La Regione Sicilia accelera sulle energie rinnovabili con una nuova norma dedicata al Provvedimento autorizzatorio unico regionale (Paur), approvata nei giorni scorsi dall’Assemblea regionale siciliana.
Il provvedimento, di iniziativa governativa, introduce una semplificazione delle procedure autorizzative per le aziende interessate alla produzione di energia da fonti rinnovabili sull’Isola.
Secondo la Regione, le nuove disposizioni consentiranno di ridurre i tempi di attesa tra i sei e i nove mesi rispetto alle procedure attuali.
“Agendo nell’ambito del Testo unico nazionale sulle rinnovabili e secondo i principi della disciplina eurounitaria, abbiamo reso più snelle le procedure in un settore strategico per la Sicilia”, ha dichiarato Giusi Savarino, assessora regionale al Territorio e Ambiente.
“Investire in Sicilia sarà più competitivo perché permetteremo agli imprenditori di ridurre i tempi di attesa prima di avviare la produzione, mantenendo comunque la tutela degli ecosistemi, della biodiversità e del paesaggio”, ha aggiunto Giusi Savarino.

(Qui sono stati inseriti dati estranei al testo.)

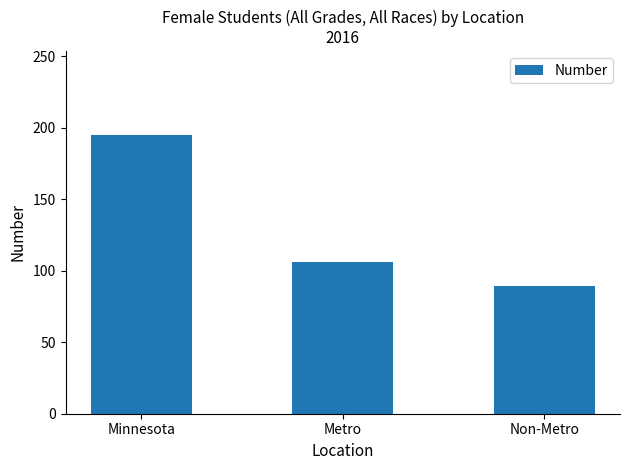

The value at Metro is 166. True or false?

False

La Sicilia, nell’ambito della ripartizione regionale degli obiettivi europei sulle energie rinnovabili, dovrà raggiungere entro il 2030 una capacità installata di circa 10,5 gigawatt.
“Si tratta di un obiettivo che riteniamo raggiungibile”, ha affermato Francesco Colianni, assessore regionale all’Energia e ai Servizi di pubblica utilità. “Attualmente la Sicilia può contare su circa 3 gigawatt già installati e oltre 10,7 gigawatt autorizzati, mentre ulteriori 30 gigawatt sono ancora in fase istruttoria”.

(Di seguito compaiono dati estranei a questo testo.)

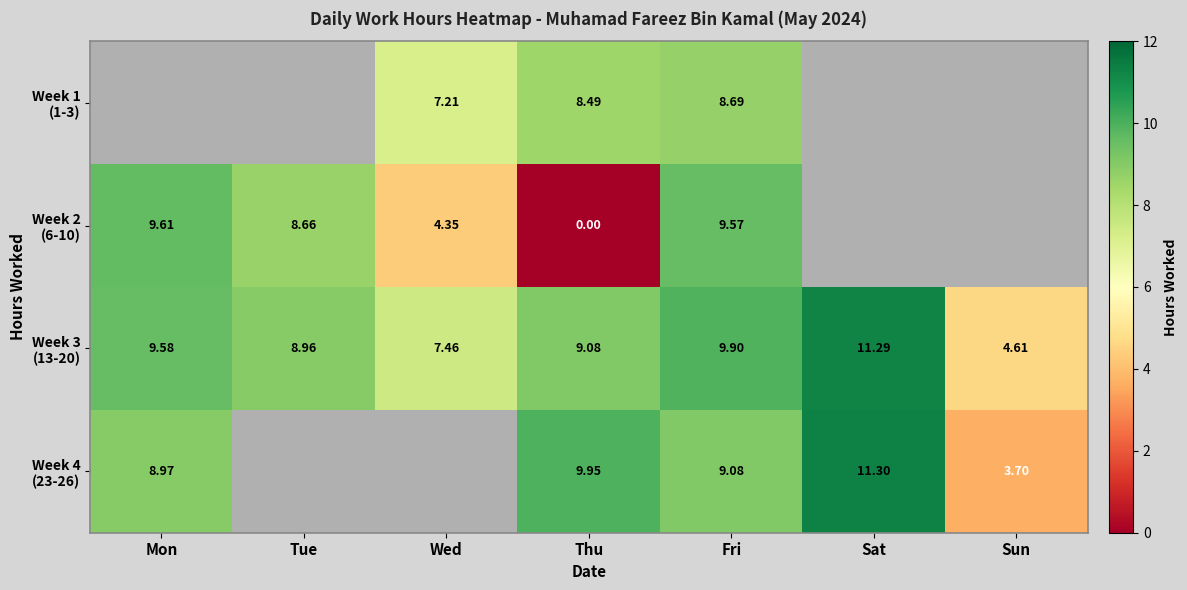

How many values in the Week 2 (6-10) series are below 9?

3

Secondo la Regione, la nuova procedura consentirà alle imprese di interfacciarsi con un unico interlocutore istituzionale attraverso l’Autorizzazione unica, con l’obiettivo di rendere più rapido l’avvio degli impianti per la produzione di energia pulita.
“Con questa semplificazione la Sicilia punta a rafforzare il proprio ruolo nella transizione energetica nazionale”, ha concluso Francesco Colianni.